Participating in a debate in the Lok Sabha on the three bills introduced for amendments in the women's quota law and setting up a delimitation commission, Tharoor said linking women's reservation with delimitation is to hold the aspirations of Indian women hostage to "one of the most contentious and complex" administrative exercises in the country's history.
"Today we stand at a threshold where there is near unanimous political consensus in favour of women's reservation. Every major party realises that the time for tokenism is over and the era of collective partnership must begin and yet I am finding myself deeply perturbed by the legislative exercise before us," he said.

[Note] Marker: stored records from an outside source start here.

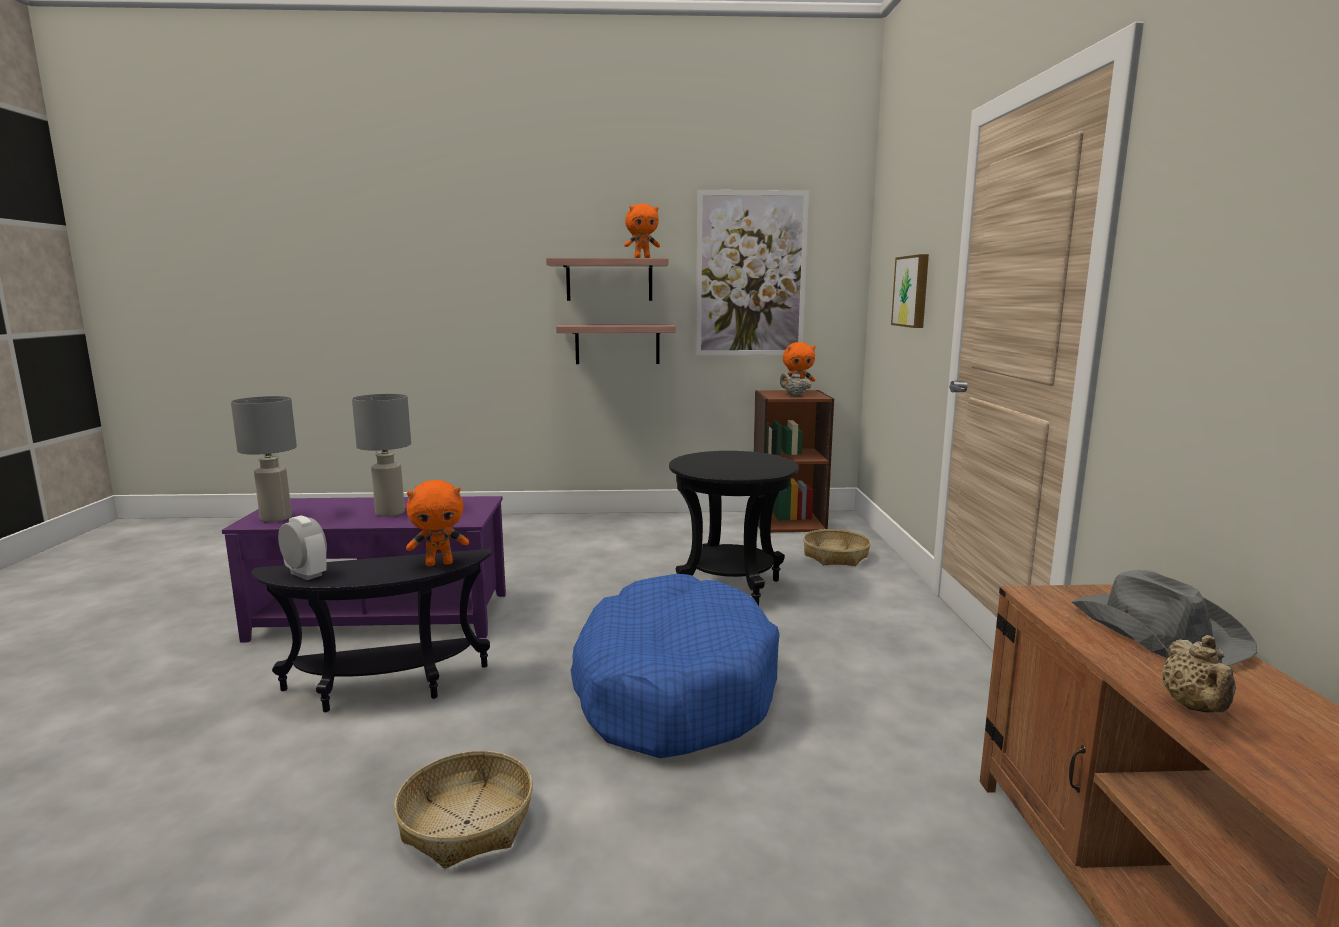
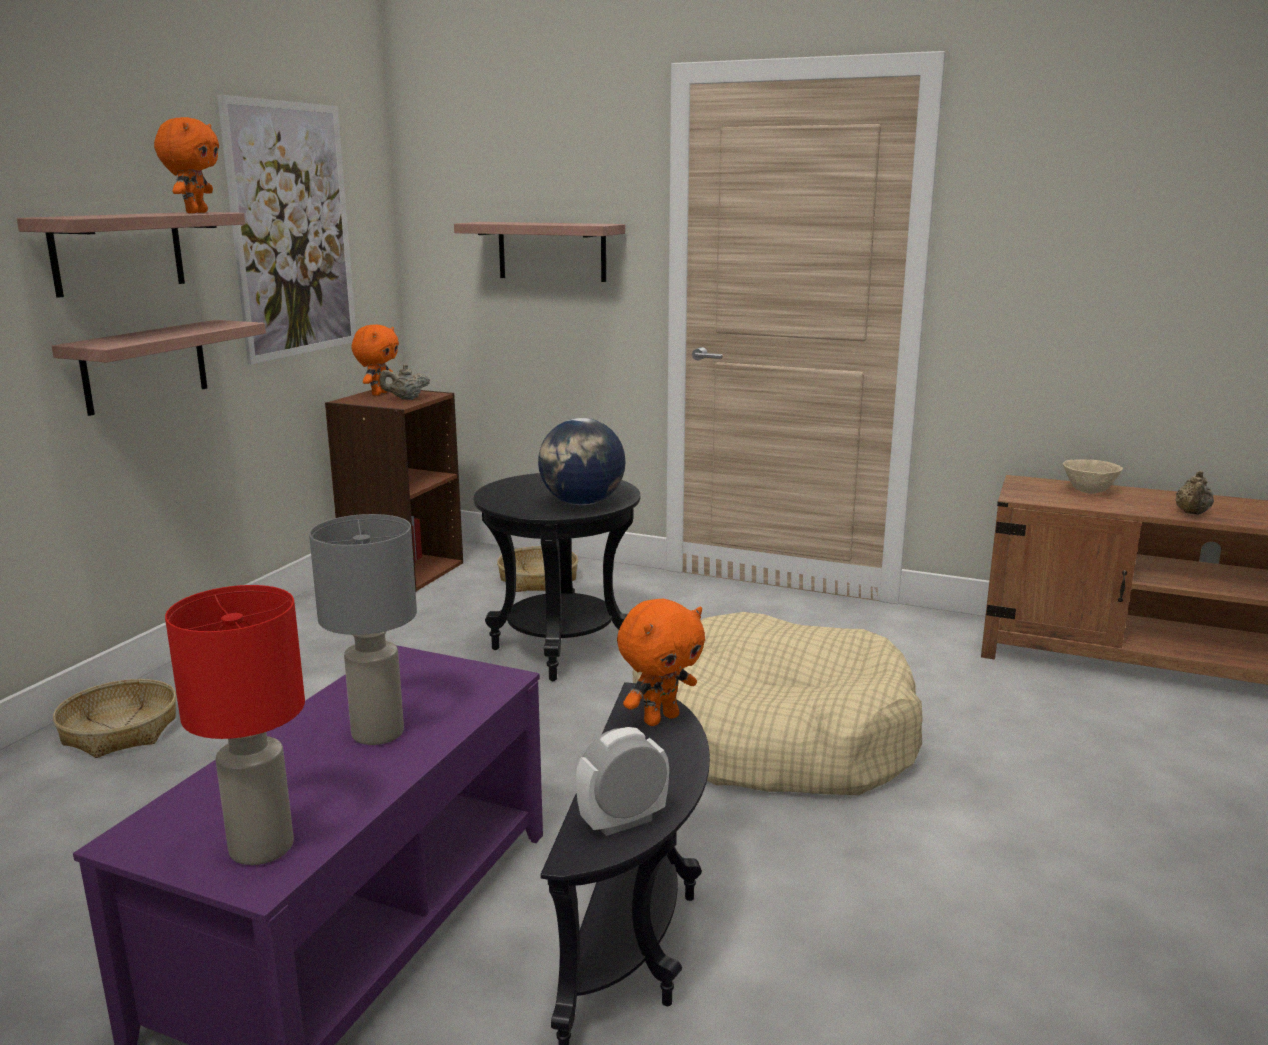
camera: 65 degrees left, 5 degrees up
(277, 518) = (262, 846): grey table lamp -> red table lamp
(439, 563) = (660, 718): orange plush toy -> orange plush toy turned 45 degrees clockwise
(467, 823) = (973, 901): basket -> basket (120, 731)
(673, 688) = (771, 737): blue dog bed -> beige dog bed
(719, 470) = (582, 503): none -> globe
(913, 291) = (552, 251): picture -> shelf
(1155, 631) = (1088, 491): grey hat -> beige bowl
(1195, 708) = (1192, 513): beige teapot -> beige teapot turned 75 degrees clockwise

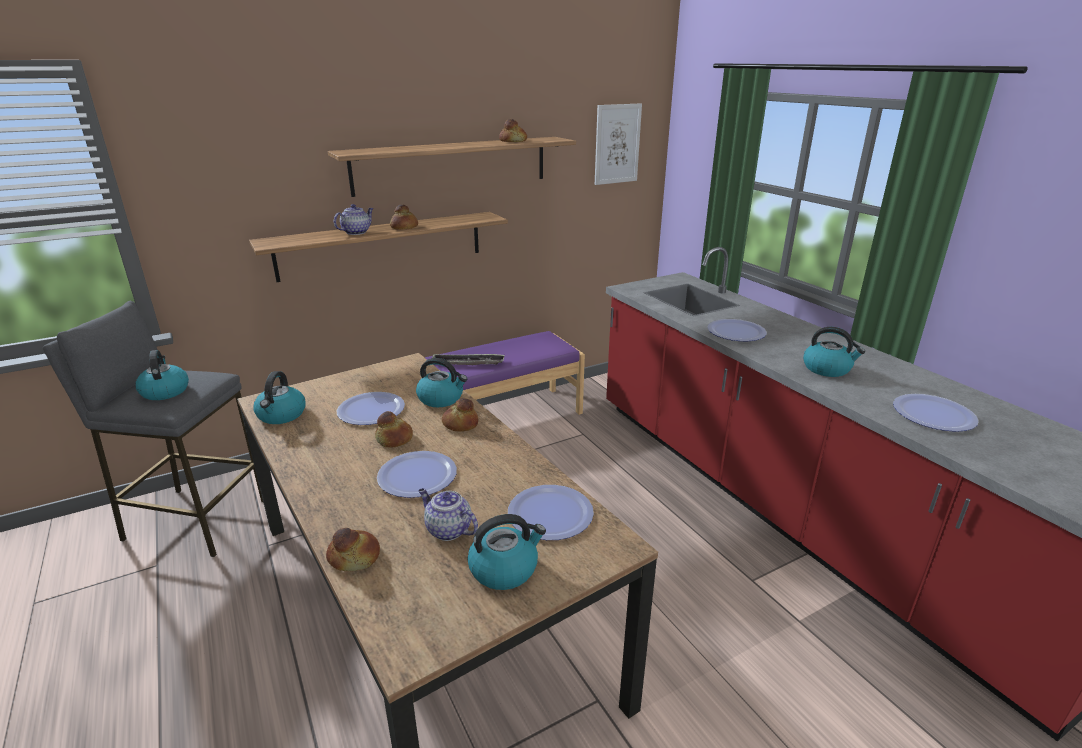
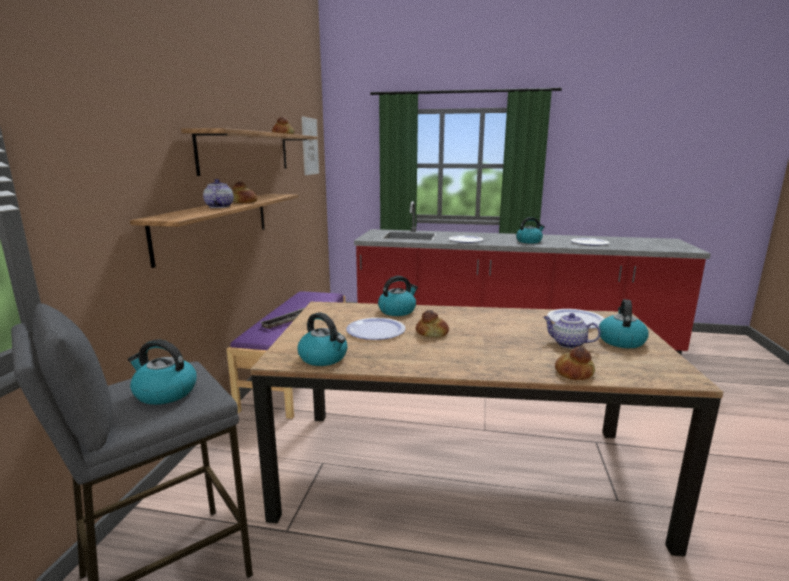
camera: 50 degrees left, 10 degrees down
(417, 476) = (492, 337): plate -> none
(447, 530) = (567, 344): teapot -> teapot turned 45 degrees clockwise
(460, 424) = (442, 314): bread -> none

"The prime minister says he has brought 'nari shakti' the gift of justice but he has wrapped it in barbed wire, tethering the implementation of women's reservation to the expansion of Parliament, to numbers from the 2011 census and an exercise of delimitation... Why must we entangle a moral imperative with a demographic minefield, he asked.
Women's reservation, he said, is ready for harvest and can and should be implemented immediately based on existing parliamentary strength.
"Delimitation is not a mere bureaucratic rearranging of maps, it is a profound shift in political power that is intended....Any delimitation exercise is fraught with complications that could tear at the very fabric of our federalism," he said.
"You have proposed delimitation with such haste, the same haste that you showed on demonetisation. Unfortunately, we all know what damage that did to the country. Delimitation will turn out to be political demonetisation. Don't do it," Tharoor said.
The Constitution (131st Amendment) Bill to tweak the women's quota law was introduced in Lok Sabha on Thursday after a division of votes.
Two ordinary bills -- the Delimitation Bill and the Union Territories Laws (Amendment) Bill to implement the proposed amended women's quota law in Union territories of Delhi, Puducherry and Jammu and Kashmir -- were also introduced in the House.